[ACTIONS TO TAKE]
1) List every franchise and brand name that the Yukon Men review says Tanana appears to lack.
2) Translate into Spanish this sentence from the Yukon Men review: "This push-pull of respect for their lifestyle and revulsion over so much spilled blood is what makes Yukon Men must-see television."
3) Carry on the review of Yukon Men from its final sentence.

[SELECTED EXCERPT]
++++

Reality television is a term thrown around a little too loosely nowadays. As long as a camera is rolling, and some person is willing to do something deemed interesting, then you have the recipe for TV success. The truth is that the majority of reality television is engaging, entertaining and even educational, but the “real” part is secondary.

Discovery Channel’s Yukon Men, which airs Friday nights at 10 p.m., is the real deal of reality television. This brutal, often difficult-to-watch series looks unflinchingly at a community in Tanana, Alaksa — a community simultaneously surrounded by vivid life and constant danger. Several of the decisions made by the folks in this small town are questionable, perhaps even wrong. But there’s no denying the truthfulness of the disclaimer that runs before each episode: The series, quite simply, details a rugged lifestyle where hunting and trapping is necessary to survive.

I’ve never been to Alaska. I’ve never endured sustained temperatures in the negative degrees. I’ve never looked in the freezer and watched the caribou meat dwindle to a few remaining pieces. This makes me different than these men, all of whom seem like good people with the community’s best interests at heart. This push-pull of respect for their lifestyle and revulsion over so much spilled blood is what makes Yukon Men must-see television.

The men of the community get ready for a caribou hunt — Photo courtesy of Discovery Channel

Watching these two father-son teams is eye-opening. Subsistence living is the polar opposite (pun intended) of what most people in the United States experience on a daily basis. But in Tanana, there doesn’t appear to be any franchises like Domino’s or McDonald’s. There doesn’t appear to be any Cheesecake Factories or readily accessible brand names like GAP, Abercrombie & Fitch and Gucci. Instead, there’s a community of a few hundred people, tucked up against the North Pole, living on a river that overflows its banks and causes both life and death on a seasonal basis.

++++

[DATA SHOWN]
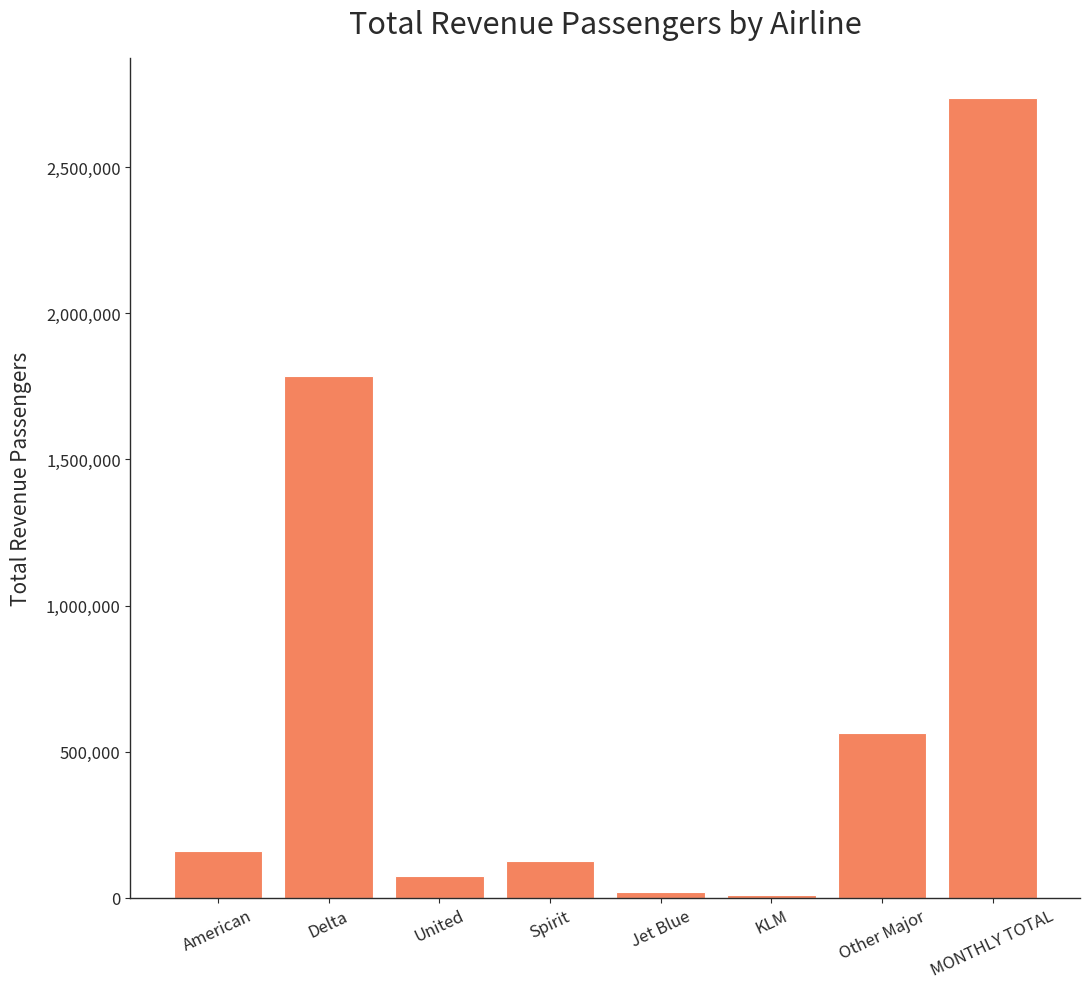

How many categories are shown in the chart?

8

++++

[RESULTS]
1)
- Domino's
- McDonald's
- Cheesecake Factories
- GAP
- Abercrombie & Fitch
- Gucci

2) Este tira y afloja entre el respeto por su estilo de vida y la repulsión ante tanta sangre derramada es lo que convierte a Yukon Men en un programa de televisión imprescindible.

3)
In the span of a few episodes, the new Discovery show has displayed a caribou hunt, wolf hunt, geese hunting, trapping of animals for fur, an unfortunate death of a loved one on the river, a community facing no water, families facing no food or money, and a ton of snow and icy water. This is ruggedness to its core. There may be some “playing to the camera” in other shows, but that doesn’t appear to be the case with Yukon Men.

But even though the series shows how the people of Tanana are different from so many other towns, it’s the similarities that leave a lasting impression. Even in the cold wilderness of Alaska there are fathers willing to teach theirs sons a few lessons about life. There’s good people relying on the help of one another. There’s the need to mourn the dead. There’s chores for the young, responsibilities for the adults, and natural beauty for as far as the eye can see (this last one may be unique to Alaska).

Yukon Men may turn off many viewers, and there are several scenes that are downright cringeworthy. Watching a beautiful lynx get stuck in a trap and then face the end of its life, all to make some money off its fur, just doesn’t seem right. But, again, this is reality television. We’re supposed to appreciate some things, question others, and ultimately be glad that such unfiltered access is still available on the airwaves. But as Stan Zuray says in the show, the trapping and hunting is not a sporting event. It’s all about food. It’s all about survival.

It may be hard to love, but Yukon Men is the best new reality show of the year. Why? Because it’s actual reality television. If the cameras weren’t rolling, these men would still be combating nature and fine-tuning their survivalist traditions in the middle of the beautiful nowhere.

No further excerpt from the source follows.